Hotels, or if we want to use a more confusing term: the lodging industry, use 3 key performance indicators to measure their performance: ADR, RevPAR and Occupancy rate. However, unlike other holy trinities in business, this is really a duality as RevPAR is a product of the other two: RevPAR = ADR x Occupancy rate.

Let’s explain each of these metrics. ADR stands for Average Daily Rate, the price for an occupied room on a given day. Occupancy indicates the percentage of available rooms that are occupied on that day.  RevPAR, which stand for Revenue Per Available Room, is calculated by multiplying ADR and Occupancy in the period measured.

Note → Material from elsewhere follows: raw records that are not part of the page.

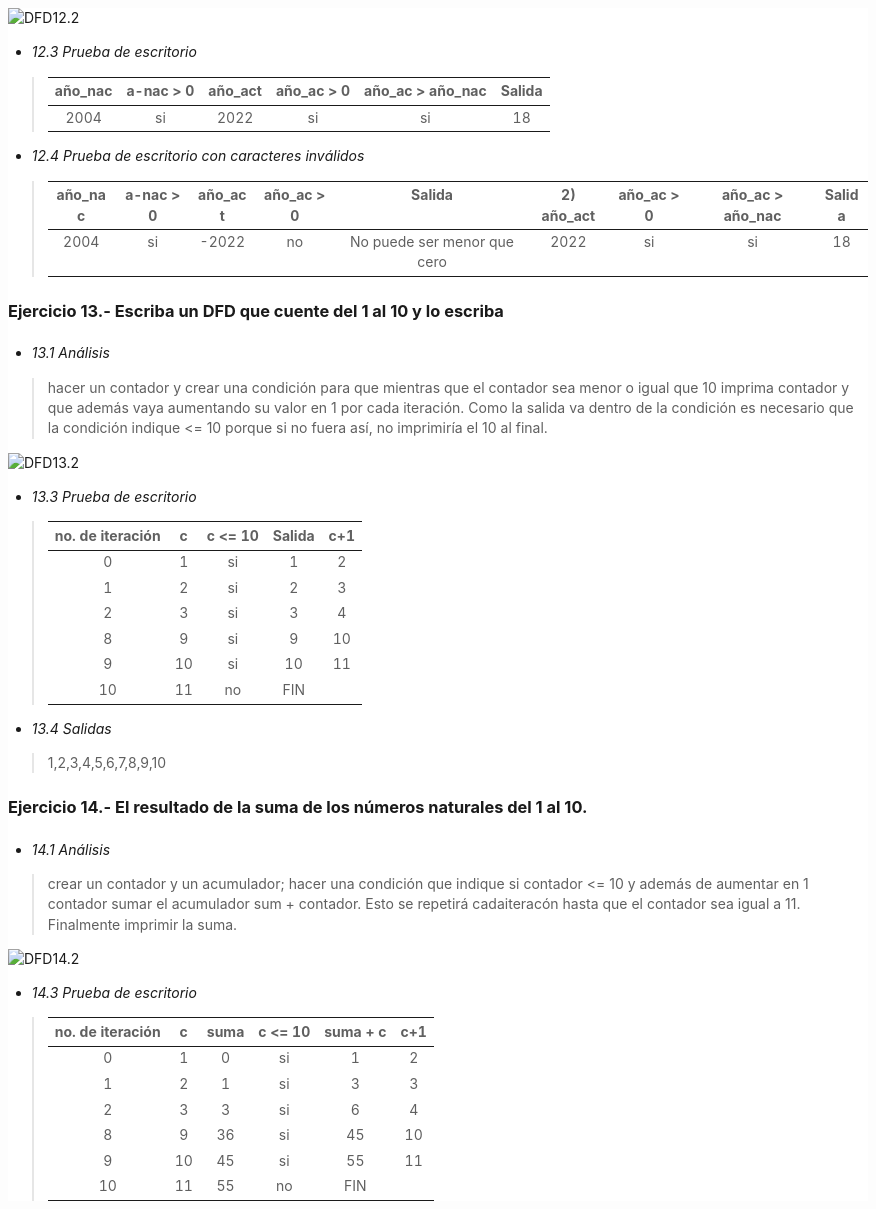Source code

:   ![DFD12.2](https://github.com/MauriGGH/MauriGGH/blob/main/DFD12.png?raw=true)
* *12.3 Prueba de escritorio*
> |año_nac|a-nac > 0|año_act|año_ac > 0|año_ac > año_nac|Salida|
> |:---:|:---:|:---:|:---:|:---:|:---:|
> |2004 |si |2022  |si  |si|18|
* *12.4 Prueba de escritorio con caracteres inválidos*
> |año_nac|a-nac > 0|año_act|año_ac > 0|Salida|2) año_act|año_ac > 0|año_ac > año_nac|Salida|
> |:---:|:---:|:---:|:---:|:---:|:---:|:---:|:---:|:---:|
> |2004 |si |-2022  |no  |No puede ser menor que cero|2022|si|si|18
### Ejercicio 13.- Escriba un DFD que cuente del 1 al 10 y lo escriba
####
* *13.1 Análisis*
> hacer un contador y crear una condición para que mientras que el contador sea menor o igual que 10 imprima contador y que además vaya aumentando su valor en 1 por cada iteración. Como la salida va dentro de la condición es necesario que la condición indique <= 10 porque si no fuera así, no imprimiría el 10 al final.

  ![DFD13.2](https://github.com/MauriGGH/MauriGGH/blob/main/DFD13.png?raw=true)
* *13.3 Prueba de escritorio*
> |no. de iteración|c  |c <= 10|Salida|c+1|
> |:--------------:|:-:|:-----:|:----:|:-:|
> |0               |1  |si     |1     |2  |
> |1               |2  |si     |2     |3  |
> |2               |3  |si     |3     |4  |
> |8               |9  |si     |9     |10 |
> |9               |10 |si     |10    |11 |
> |10              |11 |no     |  FIN |   |
* *13.4 Salidas*
> 1,2,3,4,5,6,7,8,9,10
### Ejercicio 14.- El resultado de la suma de los números naturales del 1 al 10.
####
* *14.1 Análisis*
> crear un contador y un acumulador; hacer una condición que indique si contador <= 10 y además de aumentar en 1 contador sumar el acumulador sum + contador. Esto se repetirá cadaiteracón hasta que el contador sea igual a 11. Finalmente imprimir la suma.

  ![DFD14.2](https://github.com/MauriGGH/MauriGGH/blob/main/DFD14.png?raw=true)
* *14.3 Prueba de escritorio*
> |no. de iteración|c  |suma   |c <= 10|suma + c|c+1|
> |:--------------:|:-:|:-----:|:-----:|:------:|:-:|
> |0               |1  |0      |si     |1       |2  |
> |1               |2  |1      |si     |3       |3  |
> |2               |3  |3      |si     |6       |4  |
> |8               |9  |36     |si     |45      |10 |
> |9               |10 |45     |si     |55      |11 |
> |10              |11 |55     |no     |FIN     |   |
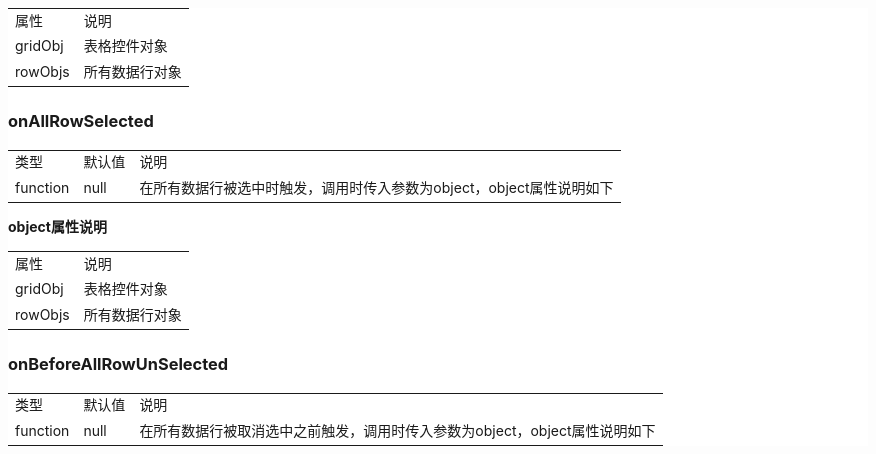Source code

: <table>
    <tr>
        <td>属性</td>
    	  <td >说明</td>
    </tr>
    <tr>
    	  <td>gridObj</td>
    	  <td>表格控件对象</td>
    </tr>
    <tr>
    	  <td>rowObjs</td>
    	  <td>所有数据行对象</td>
    </tr>
</table>

### onAllRowSelected

<table>
    <tr>
        <td>类型</td>
    	  <td>默认值</td>
    	  <td>说明</td>
    </tr>
    <tr>
    	  <td>function</td>
    	  <td>null</td>
    	  <td>在所有数据行被选中时触发，调用时传入参数为object，object属性说明如下</td>
    </tr>
</table>

**object属性说明**

<table>
    <tr>
        <td>属性</td>
    	  <td >说明</td>
    </tr>
    <tr>
    	  <td>gridObj</td>
    	  <td>表格控件对象</td>
    </tr>
    <tr>
    	  <td>rowObjs</td>
    	  <td>所有数据行对象</td>
    </tr>
</table>

### onBeforeAllRowUnSelected

<table>
    <tr>
        <td>类型</td>
    	  <td>默认值</td>
    	  <td>说明</td>
    </tr>
    <tr>
    	  <td>function</td>
    	  <td>null</td>
    	  <td>在所有数据行被取消选中之前触发，调用时传入参数为object，object属性说明如下</td>
    </tr>
</table>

Occupancy rate can be influenced, but not controlled by the hotel operator, i.e. they cannot force customers to come to their hotel. They can try to persuade them by implementing dynamic pricing strategies that adapt room rates to current or expected demand.

As a point of reference, during the economic depression between 2008 and 2012,  occupancy rates barely moved, but ADR decreased by nearly 25%. There were travelers, but there was no money. A world impacted by COVID, and uncertainty of the state of economy that lies ahead, present an entirely different scenario. Perhaps for the first time ever, there are neither travelers nor money, leaving the hospitality industry gasping for a brand-new way of managing their revenue.